- [Stored data entries]:
▽
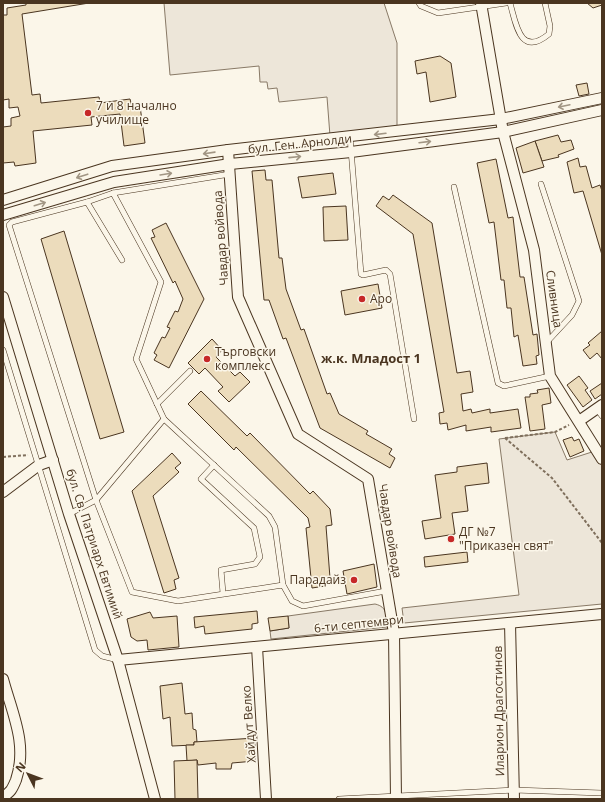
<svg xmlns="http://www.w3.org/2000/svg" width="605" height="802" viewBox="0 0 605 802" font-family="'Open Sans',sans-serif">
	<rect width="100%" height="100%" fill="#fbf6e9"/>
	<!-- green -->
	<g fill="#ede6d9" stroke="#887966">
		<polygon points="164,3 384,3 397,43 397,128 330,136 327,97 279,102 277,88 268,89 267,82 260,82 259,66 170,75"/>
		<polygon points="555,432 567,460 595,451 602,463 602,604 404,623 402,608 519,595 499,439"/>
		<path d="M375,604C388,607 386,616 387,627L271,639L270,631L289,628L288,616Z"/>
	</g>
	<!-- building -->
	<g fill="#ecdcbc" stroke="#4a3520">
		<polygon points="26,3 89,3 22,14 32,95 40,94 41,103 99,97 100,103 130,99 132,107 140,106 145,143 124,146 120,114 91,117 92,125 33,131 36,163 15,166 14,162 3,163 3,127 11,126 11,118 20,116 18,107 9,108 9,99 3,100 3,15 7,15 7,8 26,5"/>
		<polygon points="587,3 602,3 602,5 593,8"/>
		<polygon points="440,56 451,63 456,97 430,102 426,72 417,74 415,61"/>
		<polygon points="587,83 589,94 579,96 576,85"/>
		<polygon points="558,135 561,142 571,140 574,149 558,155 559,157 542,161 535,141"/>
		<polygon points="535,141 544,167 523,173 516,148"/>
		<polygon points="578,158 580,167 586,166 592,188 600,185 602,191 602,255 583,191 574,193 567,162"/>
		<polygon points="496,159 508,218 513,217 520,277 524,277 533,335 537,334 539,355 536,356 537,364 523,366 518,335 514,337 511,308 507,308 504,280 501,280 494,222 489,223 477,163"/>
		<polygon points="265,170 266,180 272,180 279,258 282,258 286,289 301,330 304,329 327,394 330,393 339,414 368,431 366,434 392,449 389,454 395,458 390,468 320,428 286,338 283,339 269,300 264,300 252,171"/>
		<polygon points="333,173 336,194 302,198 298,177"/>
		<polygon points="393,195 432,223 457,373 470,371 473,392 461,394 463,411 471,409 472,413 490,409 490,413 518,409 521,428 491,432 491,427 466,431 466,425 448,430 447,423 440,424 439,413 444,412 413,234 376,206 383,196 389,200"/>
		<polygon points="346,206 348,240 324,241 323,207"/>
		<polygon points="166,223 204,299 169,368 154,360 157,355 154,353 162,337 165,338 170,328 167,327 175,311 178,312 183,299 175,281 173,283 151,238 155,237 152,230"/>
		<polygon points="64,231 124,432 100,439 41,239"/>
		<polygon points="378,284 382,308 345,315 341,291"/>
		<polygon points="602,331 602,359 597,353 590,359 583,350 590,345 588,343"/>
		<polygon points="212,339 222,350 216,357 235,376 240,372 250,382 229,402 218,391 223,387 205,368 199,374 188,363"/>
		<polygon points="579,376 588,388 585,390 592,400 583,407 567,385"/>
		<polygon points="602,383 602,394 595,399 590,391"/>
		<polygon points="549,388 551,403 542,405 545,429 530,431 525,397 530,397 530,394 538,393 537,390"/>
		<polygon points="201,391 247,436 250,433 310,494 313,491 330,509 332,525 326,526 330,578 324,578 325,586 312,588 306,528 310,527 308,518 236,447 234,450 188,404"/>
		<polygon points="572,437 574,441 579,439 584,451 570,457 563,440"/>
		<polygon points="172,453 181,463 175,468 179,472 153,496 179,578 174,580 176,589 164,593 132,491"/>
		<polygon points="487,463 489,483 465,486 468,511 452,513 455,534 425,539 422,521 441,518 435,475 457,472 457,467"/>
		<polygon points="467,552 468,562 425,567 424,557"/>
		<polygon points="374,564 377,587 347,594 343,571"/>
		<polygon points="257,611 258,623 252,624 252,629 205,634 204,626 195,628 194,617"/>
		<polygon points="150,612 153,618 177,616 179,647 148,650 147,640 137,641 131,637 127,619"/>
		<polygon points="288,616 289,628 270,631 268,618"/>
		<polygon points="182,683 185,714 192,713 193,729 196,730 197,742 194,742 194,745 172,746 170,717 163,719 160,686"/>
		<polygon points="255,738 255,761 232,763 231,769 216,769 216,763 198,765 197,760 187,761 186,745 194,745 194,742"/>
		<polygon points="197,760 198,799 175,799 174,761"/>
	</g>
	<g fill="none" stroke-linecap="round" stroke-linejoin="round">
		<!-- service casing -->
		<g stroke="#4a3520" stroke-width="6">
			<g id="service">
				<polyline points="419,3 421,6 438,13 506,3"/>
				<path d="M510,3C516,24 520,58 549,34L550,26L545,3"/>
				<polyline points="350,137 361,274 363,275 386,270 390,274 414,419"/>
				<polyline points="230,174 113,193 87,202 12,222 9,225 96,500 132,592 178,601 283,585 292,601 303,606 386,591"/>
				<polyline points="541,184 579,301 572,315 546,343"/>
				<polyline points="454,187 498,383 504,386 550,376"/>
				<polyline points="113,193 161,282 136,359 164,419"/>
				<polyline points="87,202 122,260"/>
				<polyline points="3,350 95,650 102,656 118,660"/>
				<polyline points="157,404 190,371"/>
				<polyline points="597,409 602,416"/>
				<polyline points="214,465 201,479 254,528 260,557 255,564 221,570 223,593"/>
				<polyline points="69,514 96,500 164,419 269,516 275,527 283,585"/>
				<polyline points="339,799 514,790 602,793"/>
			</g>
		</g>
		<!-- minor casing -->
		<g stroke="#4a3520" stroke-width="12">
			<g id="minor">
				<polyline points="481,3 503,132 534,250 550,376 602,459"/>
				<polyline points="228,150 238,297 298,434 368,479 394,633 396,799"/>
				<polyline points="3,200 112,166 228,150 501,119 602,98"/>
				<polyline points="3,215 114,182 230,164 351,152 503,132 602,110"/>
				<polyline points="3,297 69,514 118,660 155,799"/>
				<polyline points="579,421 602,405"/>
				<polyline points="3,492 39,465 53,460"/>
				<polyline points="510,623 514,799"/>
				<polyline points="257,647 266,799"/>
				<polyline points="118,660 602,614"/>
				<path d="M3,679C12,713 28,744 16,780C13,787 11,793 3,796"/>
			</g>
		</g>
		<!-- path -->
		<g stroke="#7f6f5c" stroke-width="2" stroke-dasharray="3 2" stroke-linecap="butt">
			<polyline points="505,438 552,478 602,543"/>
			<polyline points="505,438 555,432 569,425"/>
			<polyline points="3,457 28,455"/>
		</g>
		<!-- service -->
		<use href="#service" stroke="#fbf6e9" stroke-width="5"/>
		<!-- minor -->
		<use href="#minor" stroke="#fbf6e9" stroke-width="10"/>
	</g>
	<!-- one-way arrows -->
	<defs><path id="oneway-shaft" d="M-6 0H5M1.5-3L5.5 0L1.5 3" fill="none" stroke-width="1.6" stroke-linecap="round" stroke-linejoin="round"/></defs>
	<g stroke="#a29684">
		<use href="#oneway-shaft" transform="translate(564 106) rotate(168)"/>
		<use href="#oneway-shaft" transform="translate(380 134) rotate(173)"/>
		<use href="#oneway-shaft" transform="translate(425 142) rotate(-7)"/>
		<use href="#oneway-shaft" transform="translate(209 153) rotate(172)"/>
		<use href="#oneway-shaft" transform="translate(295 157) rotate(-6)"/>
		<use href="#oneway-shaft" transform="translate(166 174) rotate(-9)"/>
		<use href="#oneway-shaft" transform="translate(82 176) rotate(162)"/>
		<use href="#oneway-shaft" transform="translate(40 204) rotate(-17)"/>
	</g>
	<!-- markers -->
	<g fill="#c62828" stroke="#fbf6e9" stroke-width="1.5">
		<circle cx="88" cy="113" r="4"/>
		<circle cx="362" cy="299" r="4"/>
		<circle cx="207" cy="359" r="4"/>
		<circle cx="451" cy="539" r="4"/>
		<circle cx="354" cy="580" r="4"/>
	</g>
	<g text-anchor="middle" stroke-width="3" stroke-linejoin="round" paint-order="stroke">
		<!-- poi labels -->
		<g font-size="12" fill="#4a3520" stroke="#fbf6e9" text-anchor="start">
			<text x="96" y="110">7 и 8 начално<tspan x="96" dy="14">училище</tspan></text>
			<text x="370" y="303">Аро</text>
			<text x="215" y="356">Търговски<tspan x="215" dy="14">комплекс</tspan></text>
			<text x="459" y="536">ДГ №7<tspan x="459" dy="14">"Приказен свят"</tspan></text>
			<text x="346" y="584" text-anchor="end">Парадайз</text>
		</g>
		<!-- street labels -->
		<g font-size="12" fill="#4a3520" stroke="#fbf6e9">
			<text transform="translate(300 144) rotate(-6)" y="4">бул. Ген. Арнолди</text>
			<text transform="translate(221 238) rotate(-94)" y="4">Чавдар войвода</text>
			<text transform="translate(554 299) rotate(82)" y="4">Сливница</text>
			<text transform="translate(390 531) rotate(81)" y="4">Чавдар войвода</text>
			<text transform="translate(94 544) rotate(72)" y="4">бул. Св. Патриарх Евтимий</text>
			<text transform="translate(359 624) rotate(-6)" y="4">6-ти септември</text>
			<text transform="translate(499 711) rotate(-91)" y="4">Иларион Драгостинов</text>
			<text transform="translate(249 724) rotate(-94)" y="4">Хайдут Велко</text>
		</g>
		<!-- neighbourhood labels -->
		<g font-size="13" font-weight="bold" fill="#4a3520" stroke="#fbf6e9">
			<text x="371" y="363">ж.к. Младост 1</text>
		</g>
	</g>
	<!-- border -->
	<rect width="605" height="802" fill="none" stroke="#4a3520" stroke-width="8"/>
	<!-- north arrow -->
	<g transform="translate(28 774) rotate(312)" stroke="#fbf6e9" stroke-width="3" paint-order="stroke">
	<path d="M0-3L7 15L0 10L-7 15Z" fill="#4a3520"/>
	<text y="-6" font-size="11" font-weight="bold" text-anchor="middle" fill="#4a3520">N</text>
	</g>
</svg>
△
In the lines above, find the word "middle" and copy every line it occurs in.

	<g text-anchor="middle" stroke-width="3" stroke-linejoin="round" paint-order="stroke">
	<text y="-6" font-size="11" font-weight="bold" text-anchor="middle" fill="#4a3520">N</text>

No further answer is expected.